One of my students recently asked me for advice on learning ML. Here’s what I wrote. It’s biased toward my own experience, but should generalize.
My current favorite introduction is Kevin Murphy’s book (Machine Learning). You might also want to look at books by Chris Bishop (Pattern Recognition), Daphne Koller (Probabilistic Graphical Models), and David MacKay (Information Theory, Inference and Learning Algorithms).
Anything you can learn about linear algebra and probability/statistics will be useful. Strang’s Introduction to Linear Algebra, Gelman, Carlin, Stern and Rubin’s Bayesian Data Analysis, and Gelman and Hill’s Data Analysis using Regression and Multilevel/Hierarchical models are some of my favorite books.
Don’t expect to get anything the first time. Read descriptions of the same thing from several different sources.
There’s nothing like trying something yourself. Pick a model and implement it. Work through open source implementations and compare. Are there computational or mathematical tricks that make things work?

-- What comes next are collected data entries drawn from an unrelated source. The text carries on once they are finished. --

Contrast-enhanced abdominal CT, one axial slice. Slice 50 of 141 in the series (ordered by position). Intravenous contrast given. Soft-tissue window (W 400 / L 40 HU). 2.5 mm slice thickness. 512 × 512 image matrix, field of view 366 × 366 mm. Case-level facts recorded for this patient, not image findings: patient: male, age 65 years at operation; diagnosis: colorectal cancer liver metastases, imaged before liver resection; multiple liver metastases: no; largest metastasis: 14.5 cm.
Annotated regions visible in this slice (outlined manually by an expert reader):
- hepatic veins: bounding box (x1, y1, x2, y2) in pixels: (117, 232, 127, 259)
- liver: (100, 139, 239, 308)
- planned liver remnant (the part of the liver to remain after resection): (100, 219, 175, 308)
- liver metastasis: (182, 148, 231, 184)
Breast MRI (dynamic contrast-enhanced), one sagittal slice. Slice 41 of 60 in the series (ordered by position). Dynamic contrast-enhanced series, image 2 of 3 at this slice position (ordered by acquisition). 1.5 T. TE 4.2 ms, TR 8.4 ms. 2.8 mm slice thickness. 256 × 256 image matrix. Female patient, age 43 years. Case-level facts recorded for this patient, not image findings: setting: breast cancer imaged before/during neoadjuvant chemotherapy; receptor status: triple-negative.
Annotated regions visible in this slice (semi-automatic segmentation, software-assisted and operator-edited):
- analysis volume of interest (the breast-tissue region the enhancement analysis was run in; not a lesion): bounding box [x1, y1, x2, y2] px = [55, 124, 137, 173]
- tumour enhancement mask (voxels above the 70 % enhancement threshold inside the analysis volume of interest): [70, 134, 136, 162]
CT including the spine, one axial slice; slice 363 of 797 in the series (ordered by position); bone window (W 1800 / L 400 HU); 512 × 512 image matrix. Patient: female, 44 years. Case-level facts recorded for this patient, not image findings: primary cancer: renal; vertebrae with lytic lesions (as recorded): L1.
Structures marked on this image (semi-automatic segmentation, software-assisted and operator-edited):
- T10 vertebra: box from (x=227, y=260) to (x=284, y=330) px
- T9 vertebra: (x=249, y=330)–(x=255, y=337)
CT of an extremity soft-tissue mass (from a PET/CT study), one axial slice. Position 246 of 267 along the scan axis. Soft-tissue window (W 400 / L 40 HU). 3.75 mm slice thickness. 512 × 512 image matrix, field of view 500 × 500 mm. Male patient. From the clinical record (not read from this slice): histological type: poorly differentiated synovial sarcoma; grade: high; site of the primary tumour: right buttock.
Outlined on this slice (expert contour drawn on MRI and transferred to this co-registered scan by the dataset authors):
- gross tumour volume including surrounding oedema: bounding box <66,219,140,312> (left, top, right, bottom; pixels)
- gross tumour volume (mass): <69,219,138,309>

Read a lot of papers. When I was a grad student, I had a 20 minute bus ride in the morning and the evening. I always tried to have an interesting paper in my bag. The bus isn’t the important part – what was useful was having about half an hour every day devoted to reading.
Pick a paper you like and “live inside it” for a week. Think about it all the time. Memorize the form of each equation. Take long walks and try to figure out how each variable affects the output, and how different variables interact. Think about how you get from Eq. 6 to Eq. 7 – authors often gloss over algebraic details. Fill them in.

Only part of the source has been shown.